Aunque la enfermedad acerque a la espiritualidad, la sanación no necesariamente es física sino que consiste en aproximarse a la religión o en recuperar creencias que la persona poseía durante su infancia y que luego fue perdiendo. La religión, en estas circunstancias cruciales, da otras expectativas con relación a la enfermedad. Es por eso que muchos adultos son bautizados por el capellán Osvaldo.
Pero para atender espiritualmente a los enfermos es necesario reunir ciertas características. Por esa razón algunas voluntarias optan por ir a maternidad, donde hay nacimientos y pueden conversar con las madres y si alguna tuvo un hijo ayudarla con pañales y ropa. Como explica Silvia: “vos tenés que estar muy bien, muy nutrido espiritualmente para poder acompañar a otro que está en una condición tan delicada”. Desde su perspectiva no se trata de tener entereza sino de saber ejercer la escucha y esperar que el Espíritu Santo baje la palabra justa para ese enfermo.
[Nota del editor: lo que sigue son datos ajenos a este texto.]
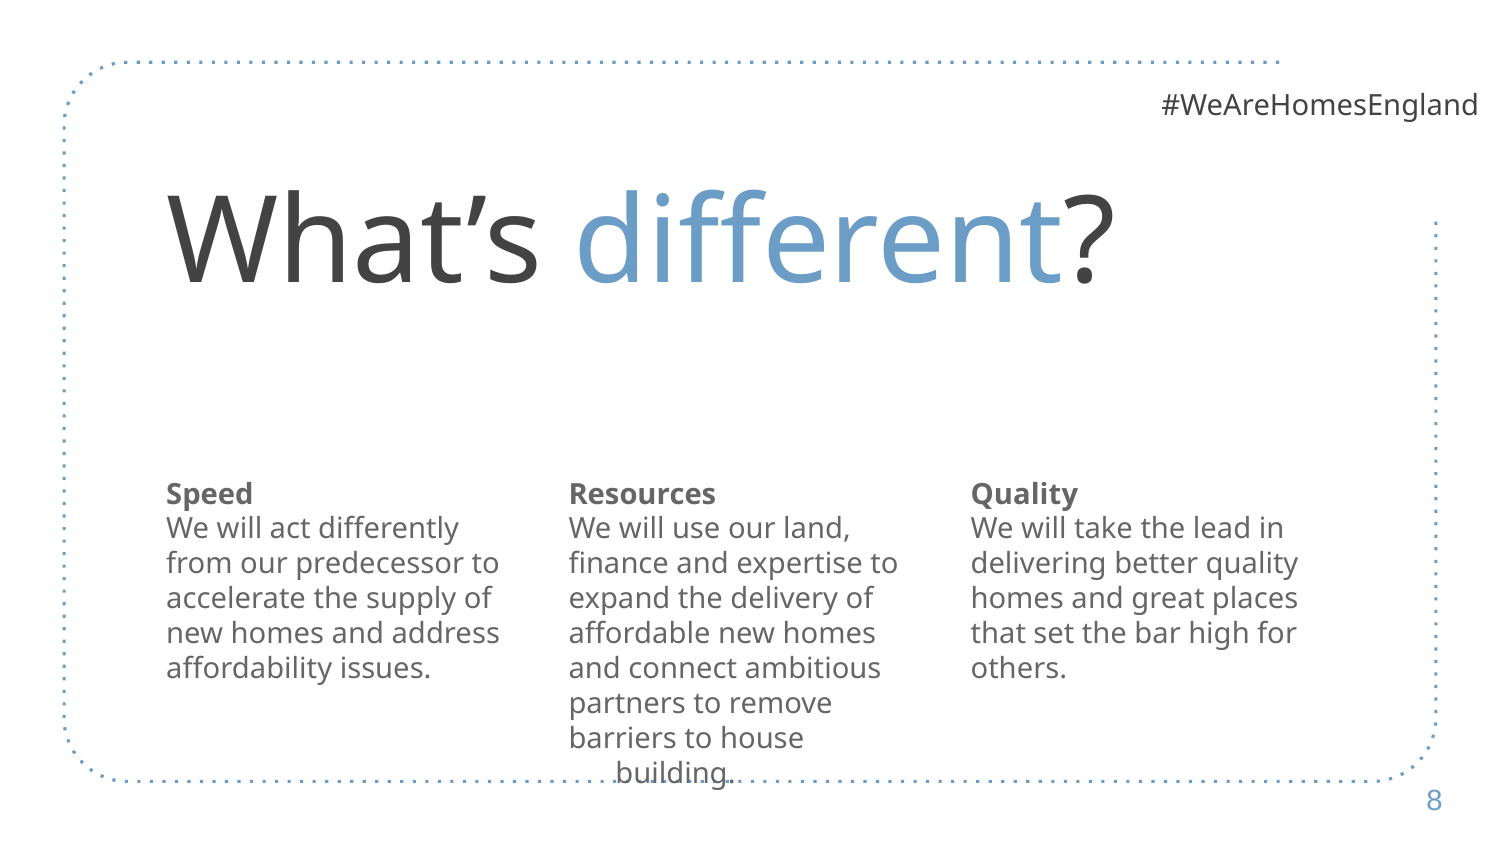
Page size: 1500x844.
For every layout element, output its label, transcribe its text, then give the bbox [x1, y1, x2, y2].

slide_number 8 [1411, 753, 1500, 844]
list Quality We will take the lead in delivering better quality homes and great places that set the bar high for others. [955, 459, 1339, 796]
list Resources We will use our land, finance and expertise to expand the delivery of affordable new homes and connect ambitious partners to remove barriers to house building. [553, 459, 936, 796]
title What’s different? [151, 146, 1278, 287]
list Speed We will act differently from our predecessor to accelerate the supply of new homes and address affordability issues. [151, 459, 534, 796]
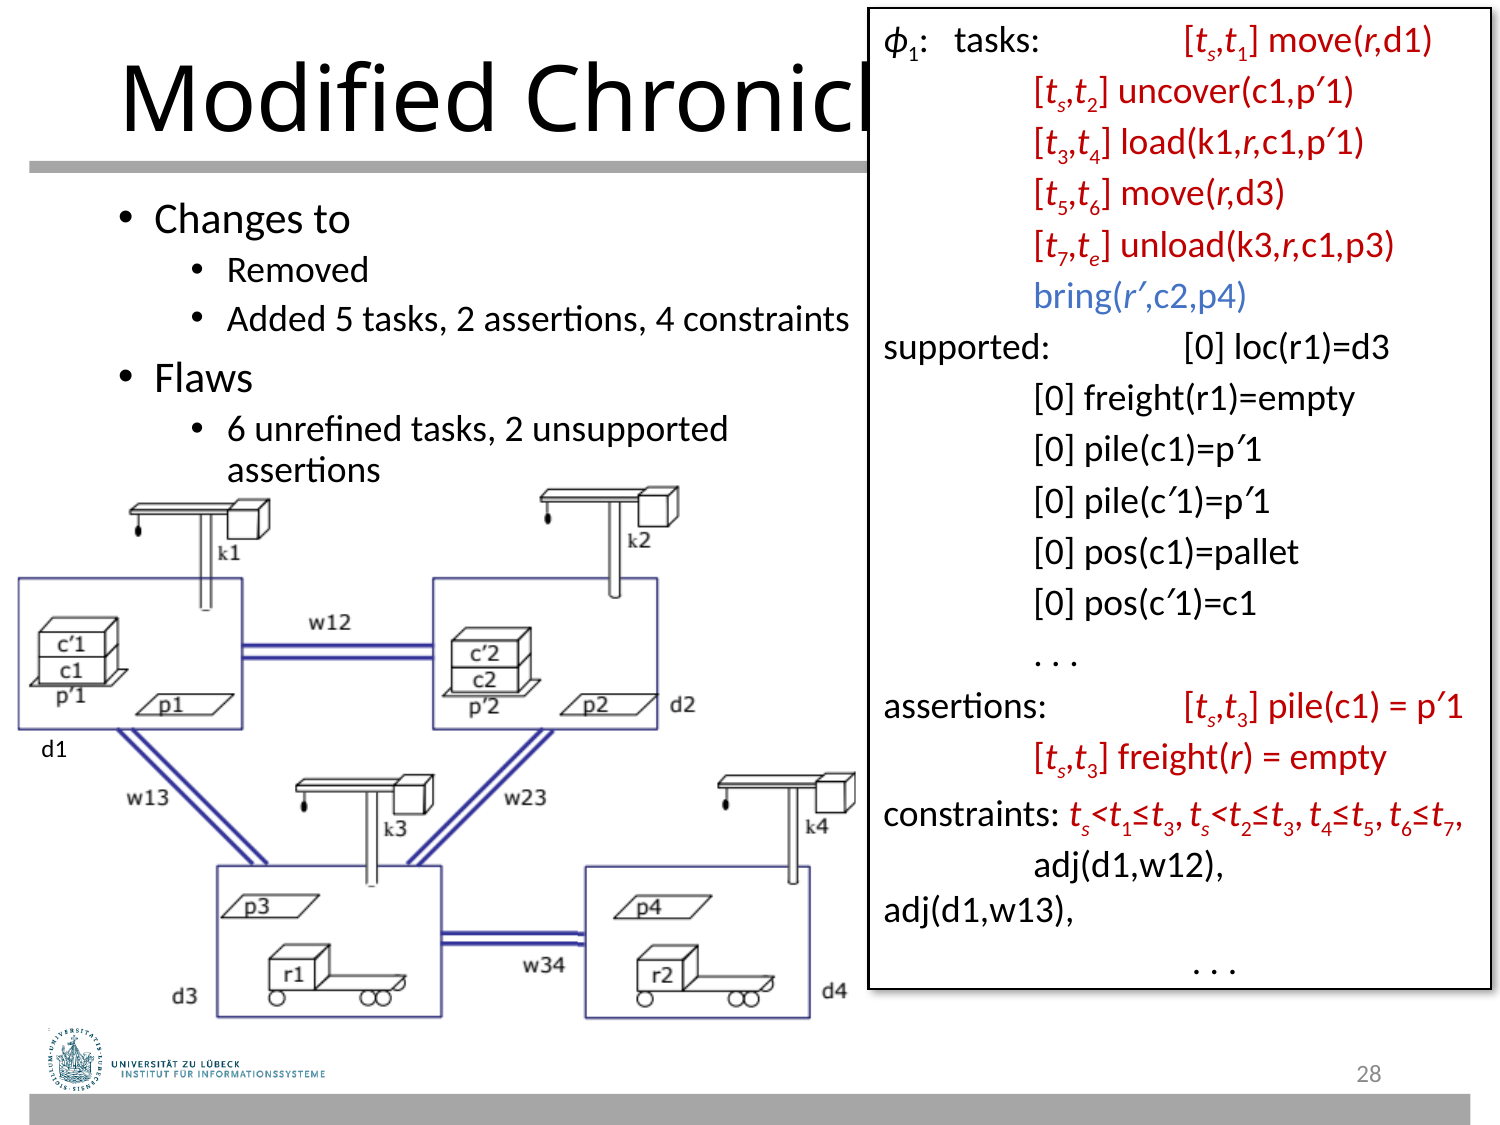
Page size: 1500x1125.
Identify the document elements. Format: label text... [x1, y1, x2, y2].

text_box ϕ1: tasks: [ts,t1] move(r,d1) [ts,t2] uncover(c1,p′1) [t3,t4] load(k1,r,c1,p′1) [t5,t6] move(r,d3) [t7,te] unload(k3,r,c1,p3) bring(r′,c2,p4) supported: [0] loc(r1)=d3 [0] freight(r1)=empty [0] pile(c1)=p′1 [0] pile(c′1)=p′1 [0] pos(c1)=pallet [0] pos(c′1)=c1 . . . assertions: [ts,t3] pile(c1) = p′1 [ts,t3] freight(r) = empty constraints: ts<t1≤t3, ts<t2≤t3, t4≤t5, t6≤t7, adj(d1,w12), adj(d1,w13), . . . [867, 7, 1492, 990]
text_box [17, 461, 856, 1026]
title Modified Chronicle [103, 42, 866, 161]
slide_number 28 [1059, 1042, 1397, 1103]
Esta práctica de acompañamiento religioso requiere, para ser asertiva a la hora de actuar, que la voluntaria se prepare. Por eso asisten a charlas que ofrecen médicos, psicólogos y sacerdotes. Recientemente, como cuenta Patricia, estuvo con ellas el padre Contepomi, que convivió con la madre Teresa de Calcuta.
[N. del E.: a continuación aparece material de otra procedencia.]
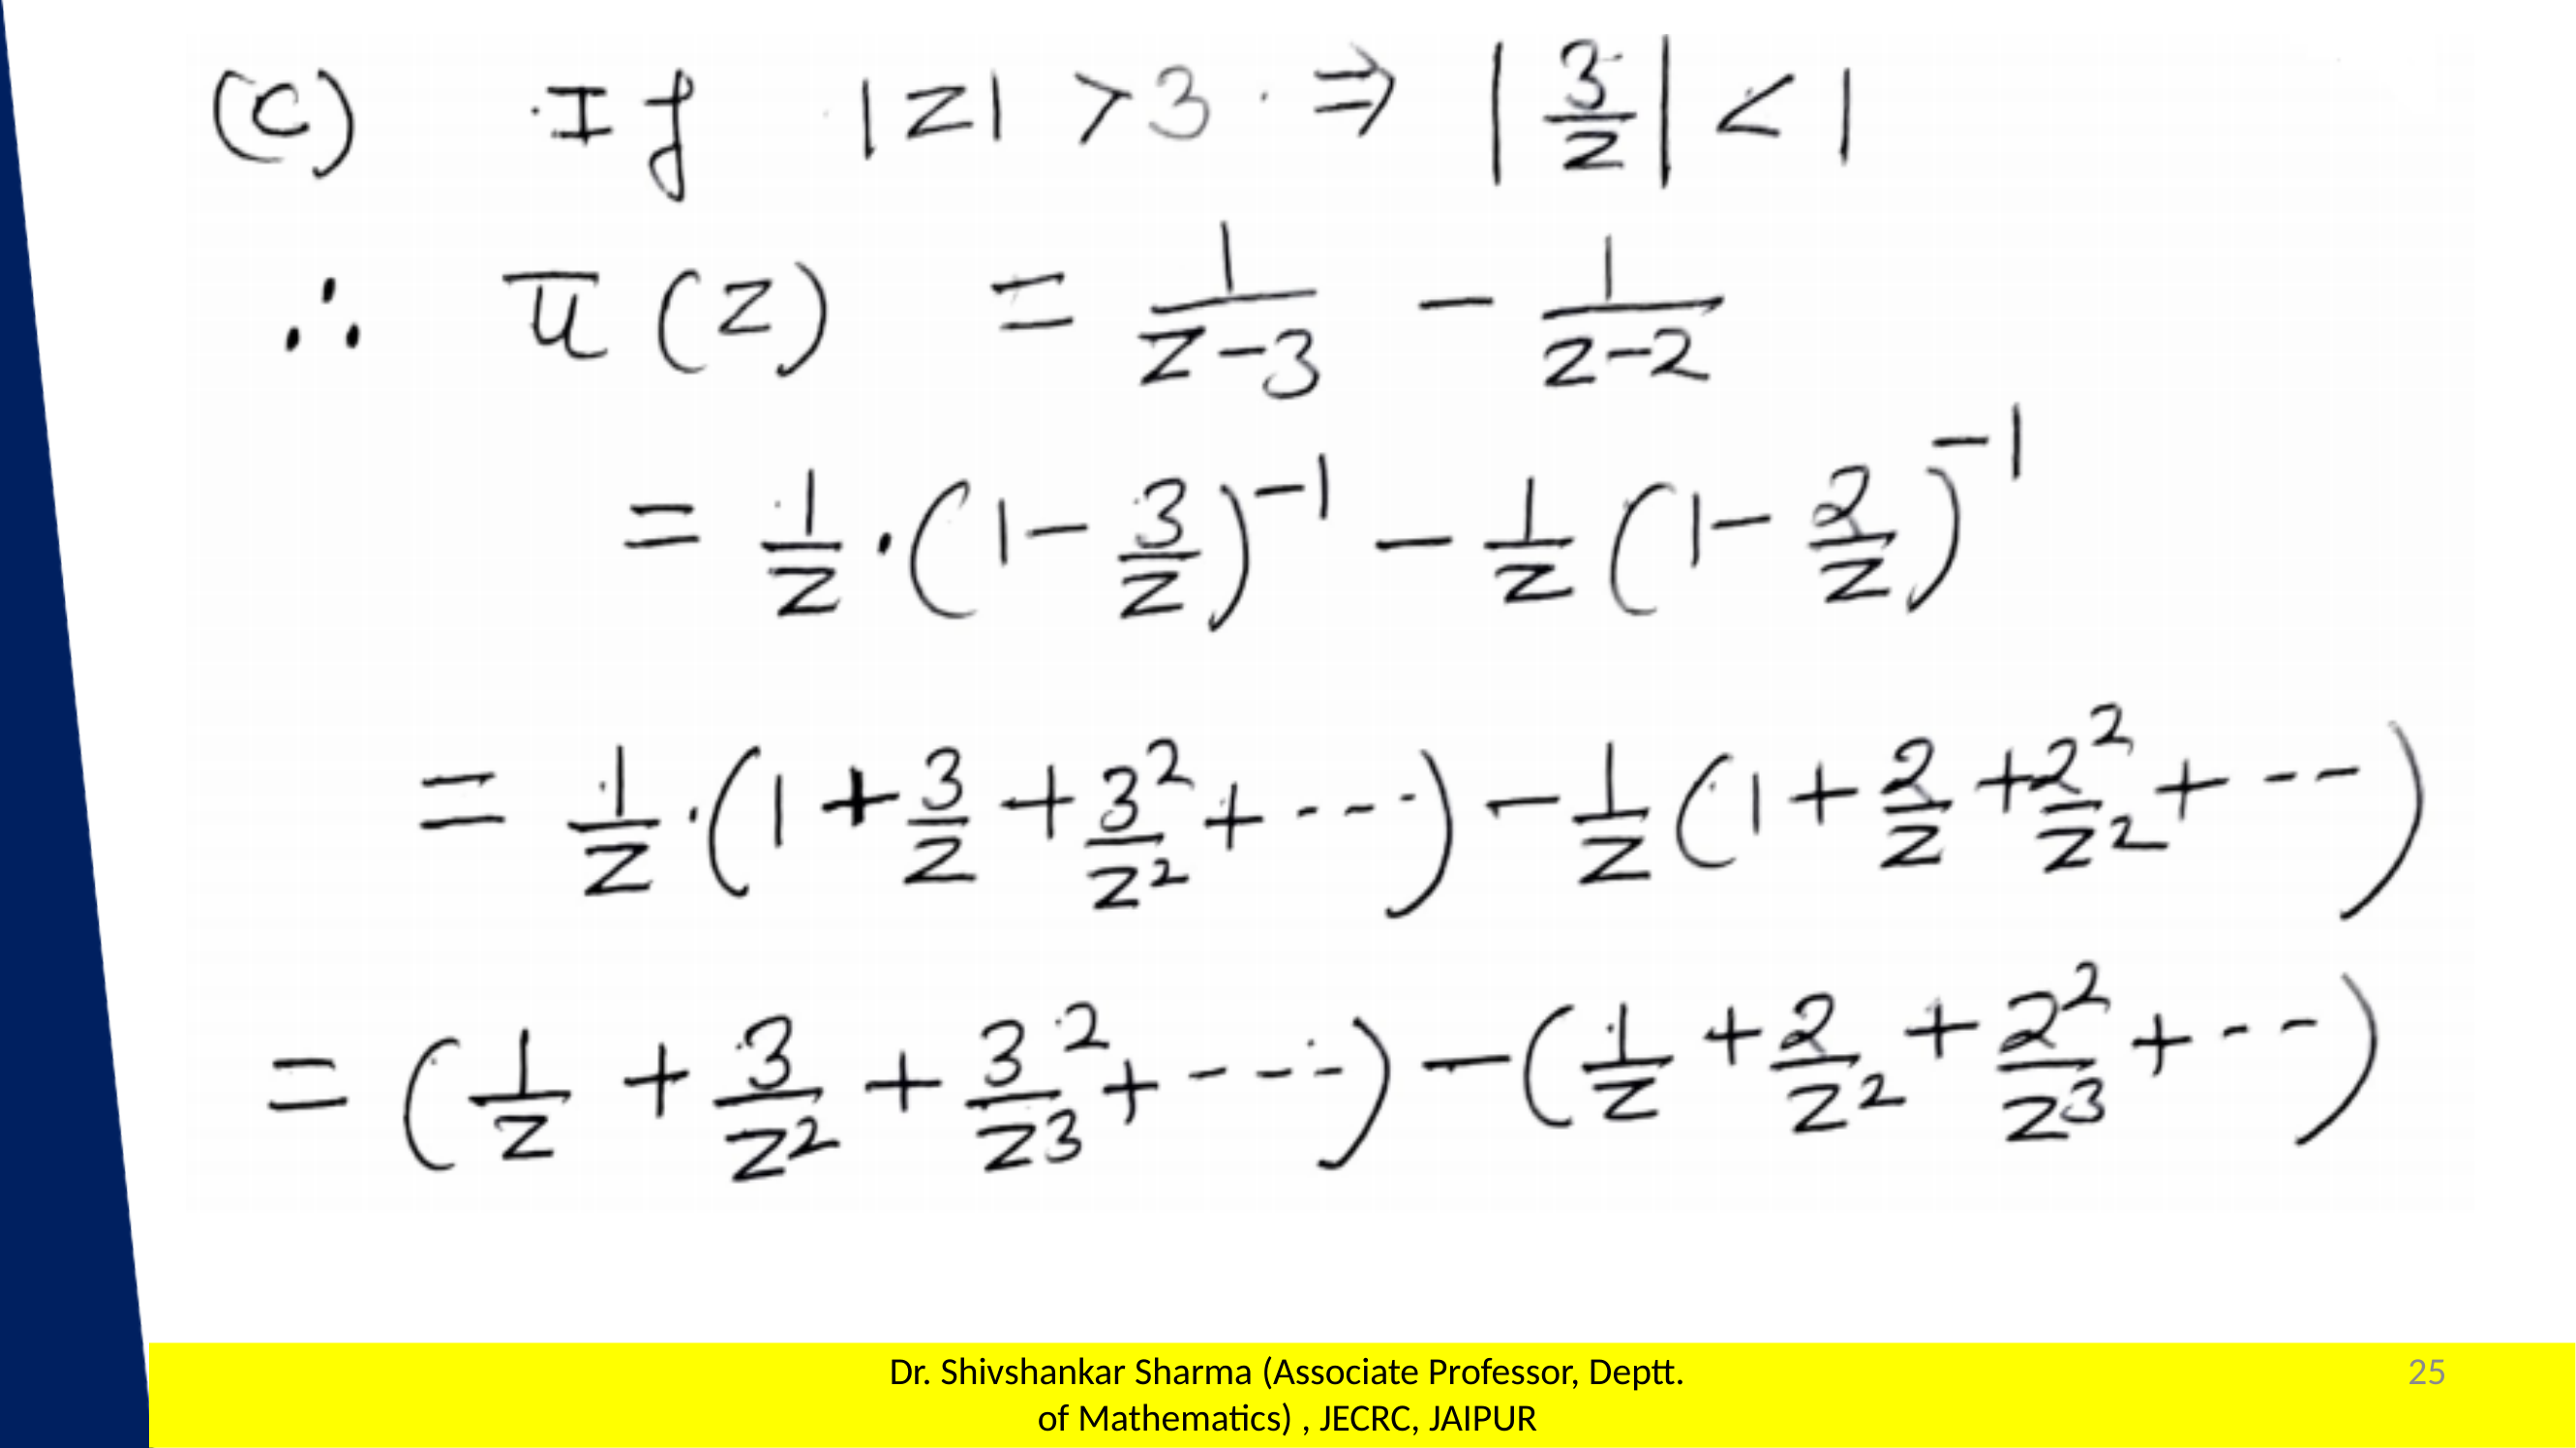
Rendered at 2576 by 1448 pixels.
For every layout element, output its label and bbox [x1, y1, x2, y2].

Muchas veces hay gente que no cree o tiene otra religión lo cual no invalida la conversación ni el acompañamiento.
Sobre la relación con otros cultos que trabajan dentro del hospital, cuenta Silvia: “Incluso acá trabajan muchos grupos evangélicos. Trabajan otras instituciones que también se dedican al voluntariado. Y todos convivimos armónicamente. O sea, cada uno hace su tarea. Incluso a veces nos hemos ayudado mutuamente. Cuando hay una necesidad o lo resuelve un grupo o lo resuelve el otro. Eso no tiene importancia. Nosotros estamos para alivianar el sufrimiento”.
La mayoría de la gente internada, más o menos la mitad, en estimaciones de las voluntarias, viene del conurbano.
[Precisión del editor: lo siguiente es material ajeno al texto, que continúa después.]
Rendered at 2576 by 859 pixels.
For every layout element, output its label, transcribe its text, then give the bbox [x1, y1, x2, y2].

Hay fechas dentro de la iglesia católica, como Pascuas o Navidad, en las cuales se ven obligadas a redoblar el trabajo. Para estas celebraciones, si los pacientes no tienen nada grave, los familiares se los suelen llevar a sus hogares dos o tres días. Esos días son muy solitarios para los que quedan en las habitaciones. Cuenta Patricia: “Entonces con el sacerdote los visitamos con el Niño Jesús, se les da una bendición. Les hacemos la entrega de unos pequeños Jesuses en un pesebre chiquito. Ahora viene el domingo de Ramos que es el inicio de la Semana Santa y también les vamos a entregar un ramito de Olivo”. Agrega Silvia: “La gente reacciona muy bien, más allá de la religión que profese o si no cree en nada. Recibe nuestros presentes como algo más que los ayuda y que los hace sentir bien en ese momento”.
Cada enfermo es particular, es diferente, tiene su personalidad. Y, como Patricia le dice a las voluntarias nuevas: “cada una tenemos nuestro carisma. Cada una se acerca al
enfermo de una forma, le ofrece una cosa que otra no se lo da. Le da otra forma de ayudarlo. Es así”.